How many of the lines in the data contain "APERTURE"? Give only the number.

************

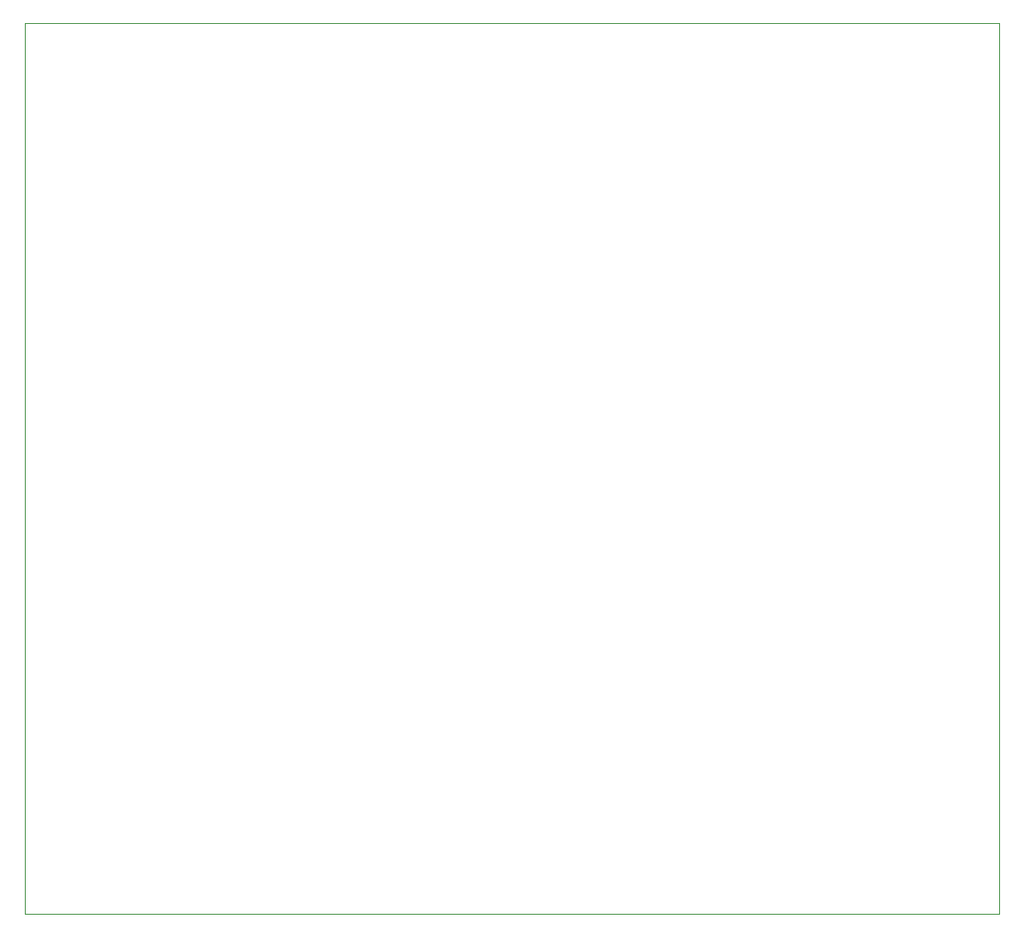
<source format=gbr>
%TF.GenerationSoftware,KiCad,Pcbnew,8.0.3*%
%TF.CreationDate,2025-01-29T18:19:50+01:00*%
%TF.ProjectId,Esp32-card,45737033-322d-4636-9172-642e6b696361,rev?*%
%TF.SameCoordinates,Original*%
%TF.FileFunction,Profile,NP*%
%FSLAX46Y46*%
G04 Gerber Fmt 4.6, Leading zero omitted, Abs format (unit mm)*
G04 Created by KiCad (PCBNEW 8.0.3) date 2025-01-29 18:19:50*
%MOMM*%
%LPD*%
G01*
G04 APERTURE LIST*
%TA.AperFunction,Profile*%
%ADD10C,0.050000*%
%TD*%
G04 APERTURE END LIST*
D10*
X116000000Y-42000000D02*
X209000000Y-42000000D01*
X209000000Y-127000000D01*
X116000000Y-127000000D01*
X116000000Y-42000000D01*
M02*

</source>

************

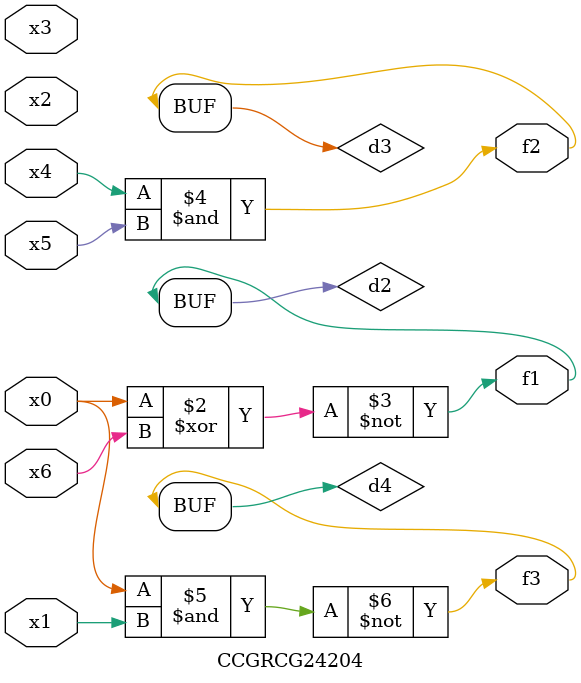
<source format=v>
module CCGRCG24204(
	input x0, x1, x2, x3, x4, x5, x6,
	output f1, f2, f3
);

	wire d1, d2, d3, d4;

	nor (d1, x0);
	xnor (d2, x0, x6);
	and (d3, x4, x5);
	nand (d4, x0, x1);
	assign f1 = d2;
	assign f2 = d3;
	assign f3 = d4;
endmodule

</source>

************

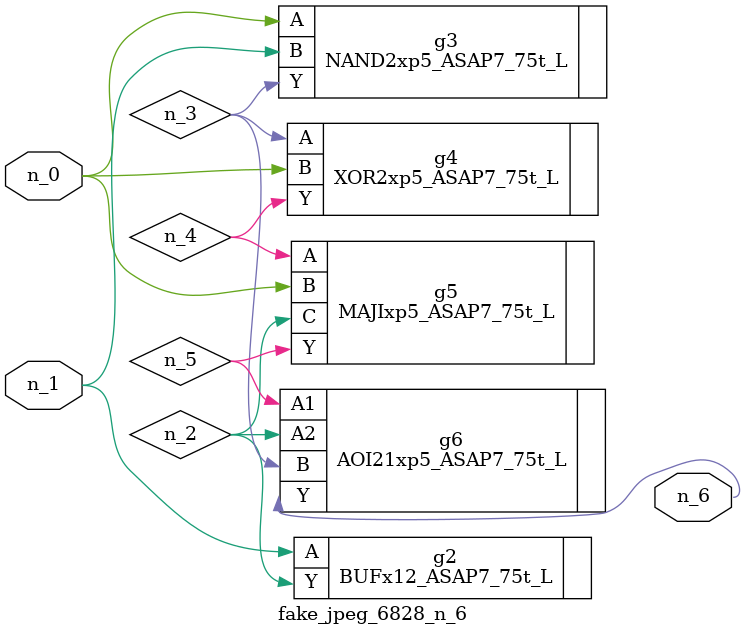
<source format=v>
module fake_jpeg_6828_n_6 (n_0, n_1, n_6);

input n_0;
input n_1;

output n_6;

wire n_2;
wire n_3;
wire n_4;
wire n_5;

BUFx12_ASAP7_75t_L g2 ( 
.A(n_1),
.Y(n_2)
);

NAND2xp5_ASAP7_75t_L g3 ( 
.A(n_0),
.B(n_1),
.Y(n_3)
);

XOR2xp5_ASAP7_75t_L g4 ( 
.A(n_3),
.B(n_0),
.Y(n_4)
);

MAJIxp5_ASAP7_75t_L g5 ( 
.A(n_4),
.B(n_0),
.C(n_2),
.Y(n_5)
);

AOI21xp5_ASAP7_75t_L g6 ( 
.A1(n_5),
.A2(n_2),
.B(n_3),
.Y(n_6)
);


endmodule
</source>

************

_ANSWER FOR THIS EXERCISE_: 2